===== RECORDS FOR THIS TASK =====

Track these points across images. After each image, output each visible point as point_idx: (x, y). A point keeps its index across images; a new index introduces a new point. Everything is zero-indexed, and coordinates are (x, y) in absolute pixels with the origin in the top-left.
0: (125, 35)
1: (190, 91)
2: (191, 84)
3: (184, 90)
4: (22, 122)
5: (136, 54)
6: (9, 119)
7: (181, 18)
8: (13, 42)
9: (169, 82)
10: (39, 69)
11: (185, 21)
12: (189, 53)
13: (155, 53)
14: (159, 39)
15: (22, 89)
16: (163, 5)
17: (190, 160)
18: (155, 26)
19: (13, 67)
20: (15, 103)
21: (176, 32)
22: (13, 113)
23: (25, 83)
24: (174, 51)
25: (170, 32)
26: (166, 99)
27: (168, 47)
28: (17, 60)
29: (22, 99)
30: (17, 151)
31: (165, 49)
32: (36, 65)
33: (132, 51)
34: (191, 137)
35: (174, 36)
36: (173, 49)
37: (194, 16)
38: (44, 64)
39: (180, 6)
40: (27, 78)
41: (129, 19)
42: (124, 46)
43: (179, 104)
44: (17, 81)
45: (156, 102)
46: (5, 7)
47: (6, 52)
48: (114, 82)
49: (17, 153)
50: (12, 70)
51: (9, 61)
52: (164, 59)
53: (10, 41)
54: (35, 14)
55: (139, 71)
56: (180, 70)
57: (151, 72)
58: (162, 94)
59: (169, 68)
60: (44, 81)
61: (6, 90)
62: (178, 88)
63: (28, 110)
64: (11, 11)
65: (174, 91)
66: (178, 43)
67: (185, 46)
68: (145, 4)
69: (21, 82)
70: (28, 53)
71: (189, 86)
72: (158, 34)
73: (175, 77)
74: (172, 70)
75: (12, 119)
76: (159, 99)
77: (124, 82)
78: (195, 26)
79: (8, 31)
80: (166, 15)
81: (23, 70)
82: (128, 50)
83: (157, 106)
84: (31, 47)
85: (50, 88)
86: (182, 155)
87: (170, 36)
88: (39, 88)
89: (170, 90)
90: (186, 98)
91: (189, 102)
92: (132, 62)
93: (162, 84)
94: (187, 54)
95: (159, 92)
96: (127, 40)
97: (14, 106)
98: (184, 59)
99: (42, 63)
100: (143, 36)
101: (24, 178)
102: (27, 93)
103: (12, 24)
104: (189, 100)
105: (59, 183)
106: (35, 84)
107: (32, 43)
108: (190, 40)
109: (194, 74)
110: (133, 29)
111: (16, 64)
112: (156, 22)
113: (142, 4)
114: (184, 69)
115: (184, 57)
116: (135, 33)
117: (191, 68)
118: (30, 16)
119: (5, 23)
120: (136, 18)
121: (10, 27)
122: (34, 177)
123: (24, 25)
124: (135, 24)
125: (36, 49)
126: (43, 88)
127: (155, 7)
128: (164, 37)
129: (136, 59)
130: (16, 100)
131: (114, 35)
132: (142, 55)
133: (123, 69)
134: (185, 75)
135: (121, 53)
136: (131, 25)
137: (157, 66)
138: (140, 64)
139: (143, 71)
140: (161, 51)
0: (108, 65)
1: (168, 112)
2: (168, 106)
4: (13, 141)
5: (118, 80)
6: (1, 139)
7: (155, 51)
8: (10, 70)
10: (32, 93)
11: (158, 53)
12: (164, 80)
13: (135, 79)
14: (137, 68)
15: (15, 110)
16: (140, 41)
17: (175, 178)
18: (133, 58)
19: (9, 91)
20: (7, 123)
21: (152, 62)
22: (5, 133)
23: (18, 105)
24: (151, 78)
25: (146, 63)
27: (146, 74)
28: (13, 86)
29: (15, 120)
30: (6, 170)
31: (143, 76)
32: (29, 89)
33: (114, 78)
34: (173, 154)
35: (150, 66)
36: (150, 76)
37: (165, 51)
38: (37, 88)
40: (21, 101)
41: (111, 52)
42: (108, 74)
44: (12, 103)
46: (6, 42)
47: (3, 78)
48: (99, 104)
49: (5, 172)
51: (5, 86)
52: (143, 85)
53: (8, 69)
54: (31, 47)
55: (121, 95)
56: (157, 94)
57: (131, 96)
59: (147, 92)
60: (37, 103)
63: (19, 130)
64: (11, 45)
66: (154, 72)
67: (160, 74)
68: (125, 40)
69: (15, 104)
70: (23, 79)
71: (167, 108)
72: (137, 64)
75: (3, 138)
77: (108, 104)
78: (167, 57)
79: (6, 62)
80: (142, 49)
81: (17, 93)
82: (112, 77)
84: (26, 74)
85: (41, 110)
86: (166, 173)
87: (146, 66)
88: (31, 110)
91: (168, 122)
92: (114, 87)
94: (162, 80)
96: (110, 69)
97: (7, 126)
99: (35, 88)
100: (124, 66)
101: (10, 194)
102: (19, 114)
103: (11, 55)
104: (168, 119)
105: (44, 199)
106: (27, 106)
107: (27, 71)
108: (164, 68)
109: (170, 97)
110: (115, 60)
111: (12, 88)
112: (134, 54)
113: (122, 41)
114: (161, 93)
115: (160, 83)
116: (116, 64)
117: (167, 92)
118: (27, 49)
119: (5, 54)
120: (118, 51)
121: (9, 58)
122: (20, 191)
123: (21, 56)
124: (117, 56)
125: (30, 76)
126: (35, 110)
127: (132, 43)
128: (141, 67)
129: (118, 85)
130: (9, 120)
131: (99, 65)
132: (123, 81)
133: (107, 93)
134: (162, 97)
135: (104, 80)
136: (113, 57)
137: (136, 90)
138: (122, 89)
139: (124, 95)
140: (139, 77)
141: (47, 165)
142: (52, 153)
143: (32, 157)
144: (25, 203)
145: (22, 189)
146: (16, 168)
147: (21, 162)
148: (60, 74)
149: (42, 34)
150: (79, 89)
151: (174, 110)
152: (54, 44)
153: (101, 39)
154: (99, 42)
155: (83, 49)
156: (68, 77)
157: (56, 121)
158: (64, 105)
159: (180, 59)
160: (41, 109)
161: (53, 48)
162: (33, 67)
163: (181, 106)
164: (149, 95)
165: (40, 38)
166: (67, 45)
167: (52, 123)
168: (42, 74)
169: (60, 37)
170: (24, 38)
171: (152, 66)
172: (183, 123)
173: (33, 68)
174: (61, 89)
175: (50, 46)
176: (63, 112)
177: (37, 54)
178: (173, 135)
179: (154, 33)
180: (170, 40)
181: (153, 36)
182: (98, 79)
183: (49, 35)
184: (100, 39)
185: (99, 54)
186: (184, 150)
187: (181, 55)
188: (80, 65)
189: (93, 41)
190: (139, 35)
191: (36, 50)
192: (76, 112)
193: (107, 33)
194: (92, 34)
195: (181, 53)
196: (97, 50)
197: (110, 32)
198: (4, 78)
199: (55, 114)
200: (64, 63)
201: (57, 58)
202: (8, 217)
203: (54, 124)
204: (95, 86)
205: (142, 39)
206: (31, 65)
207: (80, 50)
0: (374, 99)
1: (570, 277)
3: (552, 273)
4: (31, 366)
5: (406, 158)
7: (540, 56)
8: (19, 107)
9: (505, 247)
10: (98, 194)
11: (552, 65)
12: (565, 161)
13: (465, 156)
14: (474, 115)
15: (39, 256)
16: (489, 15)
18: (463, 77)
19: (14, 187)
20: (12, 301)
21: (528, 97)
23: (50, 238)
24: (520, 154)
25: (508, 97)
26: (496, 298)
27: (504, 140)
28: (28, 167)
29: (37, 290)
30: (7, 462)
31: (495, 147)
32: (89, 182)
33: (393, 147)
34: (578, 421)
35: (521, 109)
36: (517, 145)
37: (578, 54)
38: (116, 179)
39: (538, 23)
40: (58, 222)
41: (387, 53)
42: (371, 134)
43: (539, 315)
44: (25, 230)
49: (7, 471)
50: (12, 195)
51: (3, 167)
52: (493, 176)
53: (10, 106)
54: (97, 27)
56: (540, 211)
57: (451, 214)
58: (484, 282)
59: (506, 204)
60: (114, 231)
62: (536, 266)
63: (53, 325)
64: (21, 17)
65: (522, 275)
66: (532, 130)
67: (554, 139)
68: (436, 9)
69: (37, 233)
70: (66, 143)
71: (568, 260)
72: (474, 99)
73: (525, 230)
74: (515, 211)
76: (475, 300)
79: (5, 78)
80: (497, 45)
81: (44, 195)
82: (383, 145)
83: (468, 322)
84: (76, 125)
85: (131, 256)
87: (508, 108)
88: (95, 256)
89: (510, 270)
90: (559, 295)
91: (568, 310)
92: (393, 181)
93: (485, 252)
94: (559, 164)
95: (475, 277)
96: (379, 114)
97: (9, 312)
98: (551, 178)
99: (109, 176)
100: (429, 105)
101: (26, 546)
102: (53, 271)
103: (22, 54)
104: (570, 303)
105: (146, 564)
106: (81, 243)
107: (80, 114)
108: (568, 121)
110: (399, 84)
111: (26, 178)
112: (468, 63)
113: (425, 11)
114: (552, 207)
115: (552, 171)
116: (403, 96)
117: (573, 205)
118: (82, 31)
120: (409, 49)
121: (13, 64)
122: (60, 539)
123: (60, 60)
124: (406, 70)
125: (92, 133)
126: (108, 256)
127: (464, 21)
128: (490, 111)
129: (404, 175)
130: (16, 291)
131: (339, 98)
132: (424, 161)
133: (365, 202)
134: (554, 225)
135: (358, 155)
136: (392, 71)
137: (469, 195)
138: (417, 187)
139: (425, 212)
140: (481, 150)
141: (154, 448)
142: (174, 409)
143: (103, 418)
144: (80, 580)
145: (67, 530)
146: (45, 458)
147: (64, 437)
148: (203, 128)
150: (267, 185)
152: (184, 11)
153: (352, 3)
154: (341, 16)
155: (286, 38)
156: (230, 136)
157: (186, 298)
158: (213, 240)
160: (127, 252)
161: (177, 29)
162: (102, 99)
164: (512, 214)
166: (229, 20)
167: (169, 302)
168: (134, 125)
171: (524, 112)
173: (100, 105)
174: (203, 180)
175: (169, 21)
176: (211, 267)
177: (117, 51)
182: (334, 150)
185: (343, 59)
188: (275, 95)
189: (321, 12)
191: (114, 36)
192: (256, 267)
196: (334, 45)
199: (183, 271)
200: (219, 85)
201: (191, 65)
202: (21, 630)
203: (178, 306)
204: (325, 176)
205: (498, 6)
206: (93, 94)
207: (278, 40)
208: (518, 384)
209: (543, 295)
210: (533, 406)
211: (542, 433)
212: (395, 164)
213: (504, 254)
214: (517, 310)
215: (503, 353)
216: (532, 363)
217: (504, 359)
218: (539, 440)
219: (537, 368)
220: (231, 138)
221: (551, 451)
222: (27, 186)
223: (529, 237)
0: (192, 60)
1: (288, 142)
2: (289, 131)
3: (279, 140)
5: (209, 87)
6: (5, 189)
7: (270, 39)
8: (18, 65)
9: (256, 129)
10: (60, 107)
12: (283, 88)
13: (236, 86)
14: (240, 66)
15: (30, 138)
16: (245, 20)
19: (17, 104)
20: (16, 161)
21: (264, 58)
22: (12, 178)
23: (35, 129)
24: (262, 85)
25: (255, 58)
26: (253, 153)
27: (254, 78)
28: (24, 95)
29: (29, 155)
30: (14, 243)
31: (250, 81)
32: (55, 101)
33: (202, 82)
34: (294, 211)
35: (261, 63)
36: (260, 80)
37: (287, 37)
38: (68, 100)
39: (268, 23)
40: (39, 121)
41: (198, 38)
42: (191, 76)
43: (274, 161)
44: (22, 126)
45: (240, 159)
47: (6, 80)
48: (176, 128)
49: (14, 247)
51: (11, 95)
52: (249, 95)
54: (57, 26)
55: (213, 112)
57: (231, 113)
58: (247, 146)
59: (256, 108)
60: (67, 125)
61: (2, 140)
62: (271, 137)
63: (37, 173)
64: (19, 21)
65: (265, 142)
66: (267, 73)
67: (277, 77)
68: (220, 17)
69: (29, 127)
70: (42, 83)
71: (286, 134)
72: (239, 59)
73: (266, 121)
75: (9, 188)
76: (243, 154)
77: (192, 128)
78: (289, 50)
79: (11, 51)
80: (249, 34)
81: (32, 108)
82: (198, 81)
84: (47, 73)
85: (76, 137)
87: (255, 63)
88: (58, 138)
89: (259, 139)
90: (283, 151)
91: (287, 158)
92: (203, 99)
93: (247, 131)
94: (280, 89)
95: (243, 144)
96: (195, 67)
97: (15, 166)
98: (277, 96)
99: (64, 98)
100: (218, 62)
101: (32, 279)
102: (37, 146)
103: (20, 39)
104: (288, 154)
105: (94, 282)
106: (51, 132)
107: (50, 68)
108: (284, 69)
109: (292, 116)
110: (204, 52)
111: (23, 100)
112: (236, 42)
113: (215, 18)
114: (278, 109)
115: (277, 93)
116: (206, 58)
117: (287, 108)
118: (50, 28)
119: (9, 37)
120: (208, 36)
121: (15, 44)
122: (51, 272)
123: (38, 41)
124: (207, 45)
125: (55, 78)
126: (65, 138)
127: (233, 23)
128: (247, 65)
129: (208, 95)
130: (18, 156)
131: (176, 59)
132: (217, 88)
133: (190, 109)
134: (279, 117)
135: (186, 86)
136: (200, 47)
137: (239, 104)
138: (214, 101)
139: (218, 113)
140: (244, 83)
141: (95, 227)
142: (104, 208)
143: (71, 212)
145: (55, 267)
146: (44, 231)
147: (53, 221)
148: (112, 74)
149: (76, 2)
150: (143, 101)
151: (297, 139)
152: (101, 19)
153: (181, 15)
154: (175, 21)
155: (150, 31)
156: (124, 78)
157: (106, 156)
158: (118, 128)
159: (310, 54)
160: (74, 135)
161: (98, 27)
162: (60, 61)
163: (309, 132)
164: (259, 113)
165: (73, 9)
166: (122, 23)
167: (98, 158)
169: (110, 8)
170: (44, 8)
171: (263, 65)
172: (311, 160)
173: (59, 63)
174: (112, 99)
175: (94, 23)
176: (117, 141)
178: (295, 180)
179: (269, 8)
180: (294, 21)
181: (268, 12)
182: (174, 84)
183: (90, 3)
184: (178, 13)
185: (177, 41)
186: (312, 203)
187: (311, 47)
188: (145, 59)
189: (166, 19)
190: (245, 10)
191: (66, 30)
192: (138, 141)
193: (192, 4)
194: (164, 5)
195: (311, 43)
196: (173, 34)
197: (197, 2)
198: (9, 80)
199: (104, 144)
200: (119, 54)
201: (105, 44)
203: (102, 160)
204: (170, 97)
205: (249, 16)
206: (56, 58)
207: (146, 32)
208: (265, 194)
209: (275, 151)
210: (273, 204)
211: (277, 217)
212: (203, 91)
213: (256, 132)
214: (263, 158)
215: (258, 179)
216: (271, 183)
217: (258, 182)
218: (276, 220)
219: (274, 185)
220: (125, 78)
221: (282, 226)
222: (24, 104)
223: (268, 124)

=====

REQUIRED ACTION: Reproduce the lines of the records verbatim, starting from the first line and ending with the line that contains "17: (190, 160)".

WRITTEN REPLY:
Track these points across images. After each image, output each visible point as point_idx: (x, y). A point keeps its index across images; a new index introduces a new point. Everything is zero-indexed, and coordinates are (x, y) in absolute pixels with the origin in the top-left.
0: (125, 35)
1: (190, 91)
2: (191, 84)
3: (184, 90)
4: (22, 122)
5: (136, 54)
6: (9, 119)
7: (181, 18)
8: (13, 42)
9: (169, 82)
10: (39, 69)
11: (185, 21)
12: (189, 53)
13: (155, 53)
14: (159, 39)
15: (22, 89)
16: (163, 5)
17: (190, 160)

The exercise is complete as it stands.